A few days ago I held a baby. That might not seem like such a remarkable thing, but I can’t remember the last time I’ve had a chance to do it. I suspect it’s been a couple of years. Babies don’t frequent monasteries much.
Holding a baby is wonderful. That is, it’s an experience full of wonder. I marveled at his tiny fingernails, perfectly shaped on the end of delicate little fingers. And his full brown eyes, captivated by the lights in the ceiling of the chapel. The incredible softness of his head against my cheek, and the sweet smell of his hair. At first he was squirming, but then he settled in, dropped his head on my shoulder and relaxed. I could feel his breathing. I thought, what a miracle! To be alive! To be breathing, and seeing, and hearing, and touching. Wonderful!

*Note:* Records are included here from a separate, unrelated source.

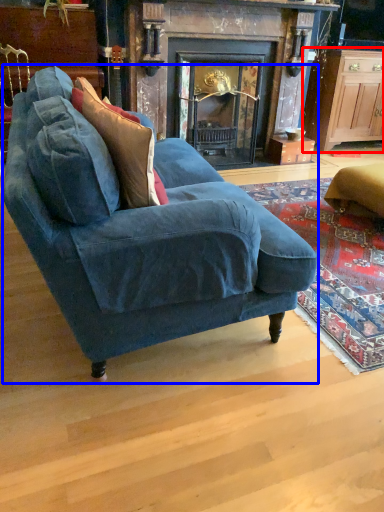
Question: Among these objects, which one is nearest to the camera, cabinetry (highlighted by a red box) or studio couch (highlighted by a blue box)?

Choices:
 (A) cabinetry
 (B) studio couch

Answer: (B)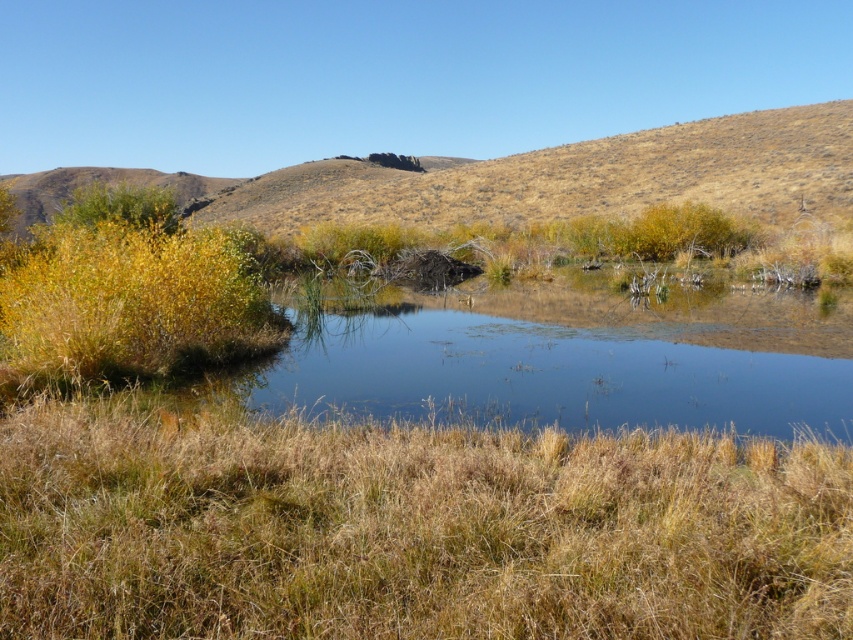
You are standing in the scene and notice two areas of dry grass. The first is labeled as dry grass at center, and the second is dry grass at upper center. From your perspective, which of these two areas is located to the right of the other?

The dry grass at center is positioned on the right side of dry grass at upper center.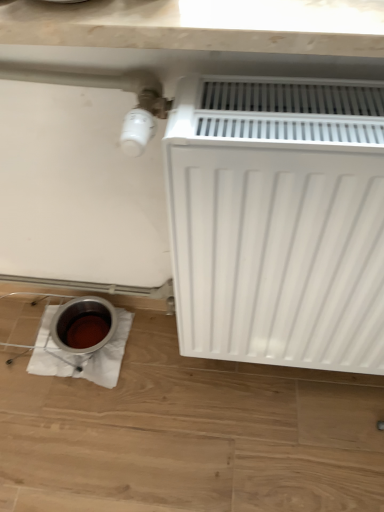
What do you see at coordinates (278, 220) in the screenshot?
I see `white matte radiator at right` at bounding box center [278, 220].

Measure the distance between white matte radiator at right and camera.

white matte radiator at right and camera are 51.04 centimeters apart.

The width and height of the screenshot is (384, 512). Identify the location of white matte radiator at right. click(x=278, y=220).

The height and width of the screenshot is (512, 384). I want to click on white matte radiator at right, so click(278, 220).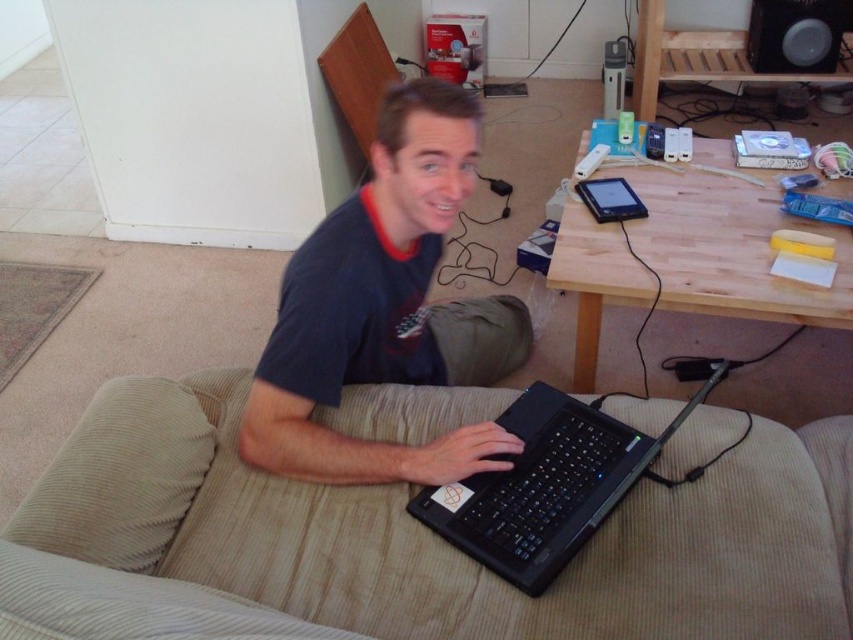
You are setting up a small desk in your room and need to place both the matte black laptop at center and the black plastic speaker at upper right on it. Given their sizes, which object should you place first to ensure they both fit properly?

Since the matte black laptop at center is wider than the black plastic speaker at upper right, you should place the wider matte black laptop at center first to ensure there is enough space for both items on the desk.

You are a delivery person who needs to place a small package between the beige corduroy couch at center and the black plastic speaker at upper right. Given that the package requires at least 1.5 meters of space to fit, will there be enough space between them?

The beige corduroy couch at center is 2.10 meters away from the black plastic speaker at upper right. Since the required space is 1.5 meters, there is sufficient space to place the package between them.

You are trying to decide whether to place a new tablet next to the matte black laptop at center and the khaki fabric pants at lower center on the couch. Considering their sizes, which object should you place the tablet next to to ensure it fits comfortably?

The matte black laptop at center is bigger than the khaki fabric pants at lower center, so placing the tablet next to the khaki fabric pants at lower center would leave more space for the tablet to fit comfortably.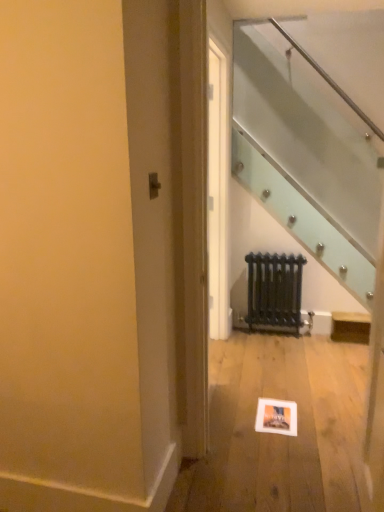
Locate an element on the screen. empty space that is in between black metal radiator at center and matte orange picture frame at lower center is located at coordinates (273, 360).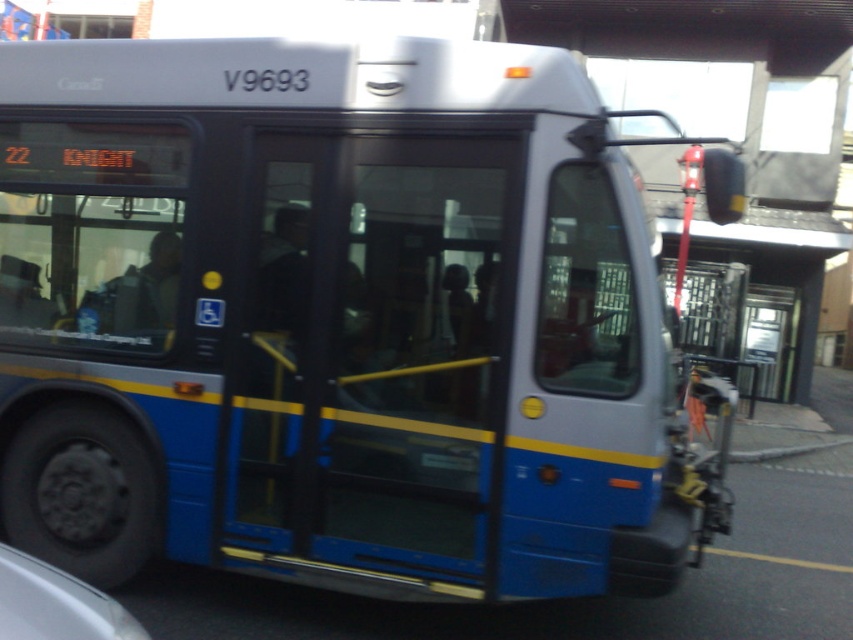
Can you confirm if blue metallic door at center is taller than white glossy car at lower left?

Indeed, blue metallic door at center has a greater height compared to white glossy car at lower left.

Can you confirm if blue metallic door at center is wider than white glossy car at lower left?

Yes.

At what (x,y) coordinates should I click in order to perform the action: click on blue metallic door at center. Please return your answer as a coordinate pair (x, y). The image size is (853, 640). Looking at the image, I should click on (376, 352).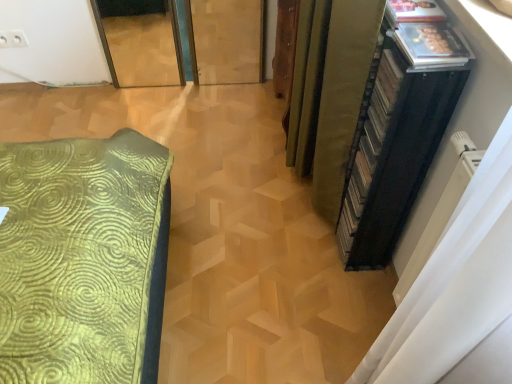
Question: Is there a large distance between white plastic electric outlet at upper left and green fabric curtain at right?

Choices:
 (A) no
 (B) yes

Answer: (B)

Question: From the image's perspective, would you say white plastic electric outlet at upper left is shown under green fabric curtain at right?

Choices:
 (A) no
 (B) yes

Answer: (A)

Question: Is white plastic electric outlet at upper left wider than green fabric curtain at right?

Choices:
 (A) no
 (B) yes

Answer: (A)

Question: Considering the relative sizes of white plastic electric outlet at upper left and green fabric curtain at right in the image provided, is white plastic electric outlet at upper left shorter than green fabric curtain at right?

Choices:
 (A) no
 (B) yes

Answer: (B)

Question: Can you confirm if white plastic electric outlet at upper left is smaller than green fabric curtain at right?

Choices:
 (A) no
 (B) yes

Answer: (B)

Question: Considering the relative sizes of white plastic electric outlet at upper left and green fabric curtain at right in the image provided, is white plastic electric outlet at upper left taller than green fabric curtain at right?

Choices:
 (A) yes
 (B) no

Answer: (B)

Question: From a real-world perspective, is green fabric curtain at right positioned under black plastic file cabinet at right based on gravity?

Choices:
 (A) yes
 (B) no

Answer: (A)

Question: Could you tell me if green fabric curtain at right is turned towards black plastic file cabinet at right?

Choices:
 (A) yes
 (B) no

Answer: (B)

Question: Is green fabric curtain at right facing away from black plastic file cabinet at right?

Choices:
 (A) yes
 (B) no

Answer: (B)

Question: Is green fabric curtain at right smaller than black plastic file cabinet at right?

Choices:
 (A) no
 (B) yes

Answer: (A)

Question: From a real-world perspective, is green fabric curtain at right located higher than black plastic file cabinet at right?

Choices:
 (A) yes
 (B) no

Answer: (B)

Question: Is green fabric curtain at right wider than black plastic file cabinet at right?

Choices:
 (A) no
 (B) yes

Answer: (B)

Question: Does black plastic file cabinet at right have a greater width compared to green fabric curtain at right?

Choices:
 (A) yes
 (B) no

Answer: (B)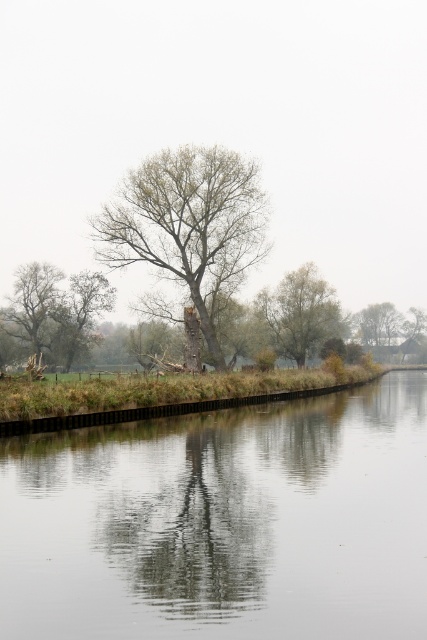
Question: Is smooth concrete river at center to the left of green leafy tree at center from the viewer's perspective?

Choices:
 (A) yes
 (B) no

Answer: (B)

Question: Which of these objects is positioned closest to the green matte tree at center?

Choices:
 (A) smooth concrete river at center
 (B) green leafy tree at center
 (C) green leafy tree at left

Answer: (B)

Question: Does smooth concrete river at center lie behind green leafy tree at left?

Choices:
 (A) no
 (B) yes

Answer: (A)

Question: From the image, what is the correct spatial relationship of smooth concrete river at center in relation to green leafy tree at center?

Choices:
 (A) above
 (B) below

Answer: (B)

Question: Which point appears closest to the camera in this image?

Choices:
 (A) (236, 636)
 (B) (324, 326)

Answer: (A)

Question: Which point is closer to the camera?

Choices:
 (A) smooth concrete river at center
 (B) green leafy tree at left
 (C) green matte tree at center

Answer: (A)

The world is full of wonder. Each day packed with one marvelous mystery after another. But often we miss them. We’re racing around with lots of very important things to do and we’re preoccupied with anxiety and care about what’s happened or what might happen. We ourselves are mysteries so complex and intricate – works of wonder, through and through. But often we miss seeing that.
I thought about this when I read the gospel lesson for today, where Jesus restores a man’s withered hand. What a wonderful thing! A miracle, really. Beyond explanation. A moment when life was given and received. And yet, it seems that many of those present missed it completely. Often we read that people were amazed when Jesus did miraculous things, that they were filled with awe and wonder. But here they are skeptical, critical, suspicious, looking for some way to trip him up. ”Ah, see, he ignores the customs of the Sabbath! There’s good cause to turn him in! We’ve got him now!”

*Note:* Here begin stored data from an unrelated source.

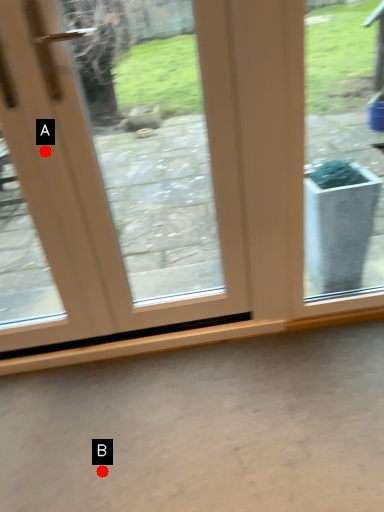
Question: Two points are circled on the image, labeled by A and B beside each circle. Which of the following is the closest to the observer?

Choices:
 (A) A is closer
 (B) B is closer

Answer: (B)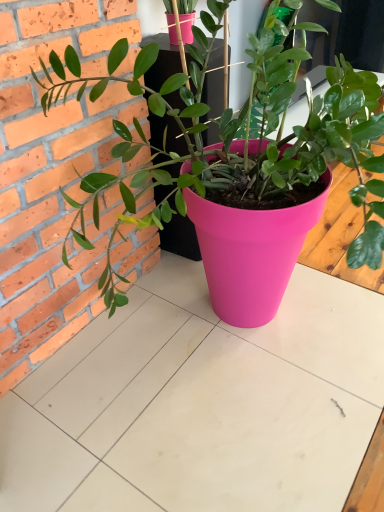
Question: Is matte pink pot at center smaller than matte pink pot at center?

Choices:
 (A) no
 (B) yes

Answer: (A)

Question: Is matte pink pot at center aimed at matte pink pot at center?

Choices:
 (A) no
 (B) yes

Answer: (A)

Question: From the image's perspective, would you say matte pink pot at center is positioned over matte pink pot at center?

Choices:
 (A) yes
 (B) no

Answer: (A)

Question: Is matte pink pot at center further to camera compared to matte pink pot at center?

Choices:
 (A) yes
 (B) no

Answer: (B)

Question: Can you confirm if matte pink pot at center is bigger than matte pink pot at center?

Choices:
 (A) no
 (B) yes

Answer: (B)

Question: Is matte pink pot at center to the left of matte pink pot at center from the viewer's perspective?

Choices:
 (A) no
 (B) yes

Answer: (B)

Question: From a real-world perspective, is matte pink pot at center located beneath matte pink pot at center?

Choices:
 (A) yes
 (B) no

Answer: (A)

Question: Can you confirm if matte pink pot at center is taller than matte pink pot at center?

Choices:
 (A) no
 (B) yes

Answer: (A)

Question: Considering the relative sizes of matte pink pot at center and matte pink pot at center in the image provided, is matte pink pot at center smaller than matte pink pot at center?

Choices:
 (A) yes
 (B) no

Answer: (A)

Question: From the image's perspective, does matte pink pot at center appear higher than matte pink pot at center?

Choices:
 (A) yes
 (B) no

Answer: (B)

Question: Is matte pink pot at center far from matte pink pot at center?

Choices:
 (A) no
 (B) yes

Answer: (A)

Question: Is matte pink pot at center turned away from matte pink pot at center?

Choices:
 (A) yes
 (B) no

Answer: (B)

Question: Is matte pink pot at center inside or outside of matte pink pot at center?

Choices:
 (A) inside
 (B) outside

Answer: (B)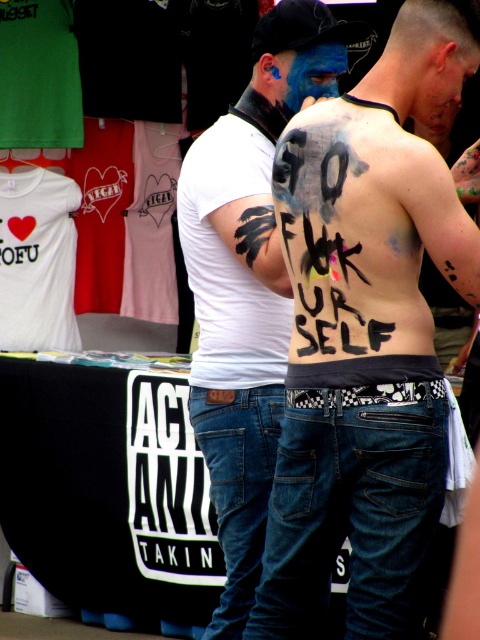
You are a photographer trying to capture the entire message on the black paint text at back and the denim jeans at lower center in a single frame. Based on the scene description, which object should you focus on first to ensure both are fully visible?

The black paint text at back might be wider than denim jeans at lower center, so you should focus on the black paint text at back first to ensure both are fully visible.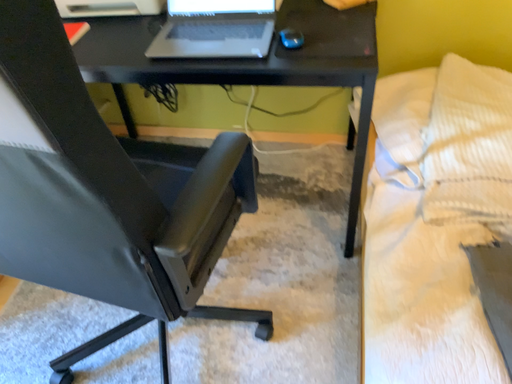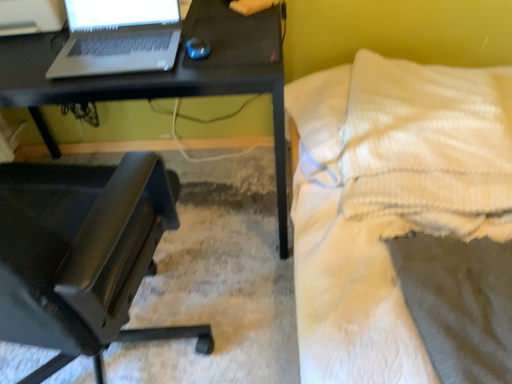
Question: How did the camera likely rotate when shooting the video?

Choices:
 (A) rotated right
 (B) rotated left

Answer: (A)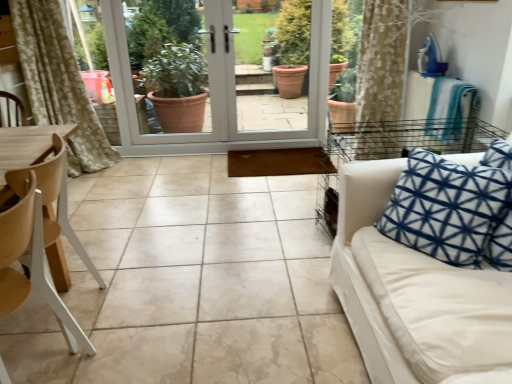
Measure the distance between point [362,296] and camera.

Point [362,296] is 1.62 meters away from camera.

Describe the element at coordinates (414, 295) in the screenshot. The height and width of the screenshot is (384, 512). I see `white fabric couch at right` at that location.

Identify the location of white glossy screen door at center. (223, 89).

Considering the relative sizes of white glossy screen door at center and wooden at left, the 2th chair in the front-to-back sequence, in the image provided, is white glossy screen door at center smaller than wooden at left, the 2th chair in the front-to-back sequence,?

Incorrect, white glossy screen door at center is not smaller in size than wooden at left, the 2th chair in the front-to-back sequence.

They were witnessing a miracle. A moment of wonder. A moment of beauty and awe. A God moment. And yet they didn’t see how full of wonder it was. They had their own agenda, their own concerns, and these blinded them to the mystery of the moment.
It’s a lesson we must learn. Today, stay awake. Be alert. Be on the lookout for moments of wonder, signs of grace, revelations of beauty, glimpses into the mystery of life, and of God. Or we may well miss the miracle that is right before our eyes.